■ Extracted page text data ■
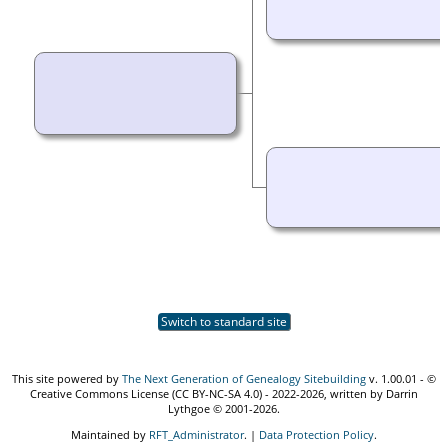
Switch to standard site
This site powered by
The Next Generation of Genealogy Sitebuilding
v. 1.00.01 - ©
Creative Commons License (CC BY-NC-SA 4.0) - 2022-2026, written by Darrin
Lythgoe © 2001-2026.
Maintained by
RFT_Administrator
. |
Data Protection Policy
.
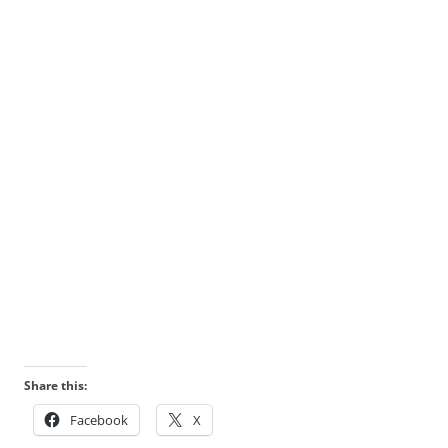
Share this:
Facebook
X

■ What to produce ■
Rename "standard site" to "full site" throughout the text of the entries, keeping all other wording unchanged. Reproduce the text without the pictures.

■ Response box ■
Switch to full site
This site powered by
The Next Generation of Genealogy Sitebuilding
v. 1.00.01 - ©
Creative Commons License (CC BY-NC-SA 4.0) - 2022-2026, written by Darrin
Lythgoe © 2001-2026.
Maintained by
RFT_Administrator
. |
Data Protection Policy
.
Share this:
Facebook
X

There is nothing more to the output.